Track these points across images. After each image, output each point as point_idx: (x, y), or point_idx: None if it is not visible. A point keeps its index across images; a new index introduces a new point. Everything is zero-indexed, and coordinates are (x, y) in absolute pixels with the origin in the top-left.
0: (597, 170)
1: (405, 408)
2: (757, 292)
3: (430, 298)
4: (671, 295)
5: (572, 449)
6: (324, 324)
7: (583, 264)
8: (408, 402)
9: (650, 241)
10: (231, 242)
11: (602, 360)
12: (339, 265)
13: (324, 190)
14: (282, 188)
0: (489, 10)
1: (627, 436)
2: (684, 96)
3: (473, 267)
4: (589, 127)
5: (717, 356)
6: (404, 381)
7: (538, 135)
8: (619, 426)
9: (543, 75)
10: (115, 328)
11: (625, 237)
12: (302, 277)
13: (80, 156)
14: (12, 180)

━━━━━━━━━━━━━━━━

▶ _Request_
Rewrite all of the records above with "top-left" switched to "upper-left", keeping everything else the same.

▶ _Response to the exercise_
Track these points across images. After each image, output each point as point_idx: (x, y), or point_idx: None if it is not visible. A point keeps its index across images; a new index introduces a new point. Everything is zero-indexed, and coordinates are (x, y) in absolute pixels with the origin in the upper-left.
0: (597, 170)
1: (405, 408)
2: (757, 292)
3: (430, 298)
4: (671, 295)
5: (572, 449)
6: (324, 324)
7: (583, 264)
8: (408, 402)
9: (650, 241)
10: (231, 242)
11: (602, 360)
12: (339, 265)
13: (324, 190)
14: (282, 188)
0: (489, 10)
1: (627, 436)
2: (684, 96)
3: (473, 267)
4: (589, 127)
5: (717, 356)
6: (404, 381)
7: (538, 135)
8: (619, 426)
9: (543, 75)
10: (115, 328)
11: (625, 237)
12: (302, 277)
13: (80, 156)
14: (12, 180)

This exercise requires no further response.